The research generated AI Risk Profiles for five popular AI systems: Anthropic’s Claude, OpenAI’s Generative Pre-Trained Transformer Application Programming Interfaces (GPT APIs), Microsoft Copilot, Github Copilot, and Midjourney. It found that nearly all risks are present for every AI system though, in most cases, there are built-in mitigations that address these risks. However, one area which tends to lack built-in mitigations is explainability and transparency.
“There are a number of directions that organizations are moving in to increase explainability and transparency,” Eisenberg said. “People want to know how the model was trained. What were the concerns you had as an organization? Who built the model? What was your decision-making process in identifying risks? I want to know that because it’s subjective. There’s a giant network of trust based in some transparency and regulatory oversight.”
Documenting Attacks on AI Systems
The IAAI-24 AI Incidents and Best Practices track also includes a small database of AI security incidents. The research paper, “When Your AI Becomes a Target: AI Security Incidents and Best Practices,” analyzed previously reported incidents and surveyed 271 participants from the security, healthcare, finance, and automotive industries to classify 32 AI security incidents.
“We are not sure if all the people we surveyed actually noticed they may have been under attack,” said Kathrin Grosse, lead author of the paper and postdoctoral researcher at the Visual Intelligence for Transportation Laboratory at the Swiss Federal Institute of Technology in Lausanne (EPFL). “On the other hand, it's actually a very good thing that there were not more incidents because, if there were, it would be a much larger problem.”
The contributing authors of the work are Lukas Bieringer, head of policy and grants at QuantPi; Tarek Besold, senior research scientist in the Barcelona office of Sony AI; Battista Biggio, associate professor at the University of Cagliari (Italy); and Alexandre Alahi, assistant professor at EPFL.
The researchers categorized AI security incidents that participants reported in a questionnaire. Since some answers lacked sufficient information, the researchers were only able to categorize 23 of the 32 incidents, but they were able to classify the goals of the attacker based on whether an AI security incident compromised sensitive information (confidentiality), the integrity of a system (is the system working as intended?), or its availability (whether a system goes down).

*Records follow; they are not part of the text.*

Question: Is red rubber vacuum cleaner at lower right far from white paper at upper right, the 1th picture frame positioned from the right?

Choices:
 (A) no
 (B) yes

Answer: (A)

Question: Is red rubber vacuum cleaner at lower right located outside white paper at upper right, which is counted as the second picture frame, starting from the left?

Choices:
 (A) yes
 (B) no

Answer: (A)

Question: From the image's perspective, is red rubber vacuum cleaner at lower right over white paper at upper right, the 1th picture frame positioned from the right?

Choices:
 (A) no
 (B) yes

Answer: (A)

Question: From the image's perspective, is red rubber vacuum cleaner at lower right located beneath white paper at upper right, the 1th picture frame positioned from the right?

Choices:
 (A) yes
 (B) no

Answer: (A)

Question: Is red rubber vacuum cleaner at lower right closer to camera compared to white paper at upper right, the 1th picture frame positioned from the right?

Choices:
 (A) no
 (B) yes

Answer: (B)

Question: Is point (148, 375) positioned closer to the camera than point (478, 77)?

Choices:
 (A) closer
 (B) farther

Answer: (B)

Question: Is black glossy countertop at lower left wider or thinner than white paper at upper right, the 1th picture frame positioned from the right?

“One of the motivations to categorize the incidents comes from existing databases, which lack categorizing the goals of the attacker or the classification with regards to the threat model,” Bieringer said.
The researchers found that most incidents related to cybersecurity and privacy could have been prevented by adhering to best practices. Interestingly, they also found in one case that some “attackers” are actually workers who are scared to be replaced by the same AI system they are contributing to.
Continuing to Support AI Safety Research
CASMI’s goal is to help establish AI Incidents and Best Practices as a recurring track at IAAI. That will be a decision for the technical community and next year’s chairs of IAAI to make.
“It's become clear that these issues are issues that anyone doing work in applied artificial intelligence has to be thinking about,” Hammond said. “IAAI is a great venue for that.”
Editor’s note: CASMI is a collaboration with the UL Research Institutes' Digital Safety Research Institute, building on UL’s long-standing mission to create a safer, more secure, and sustainable future.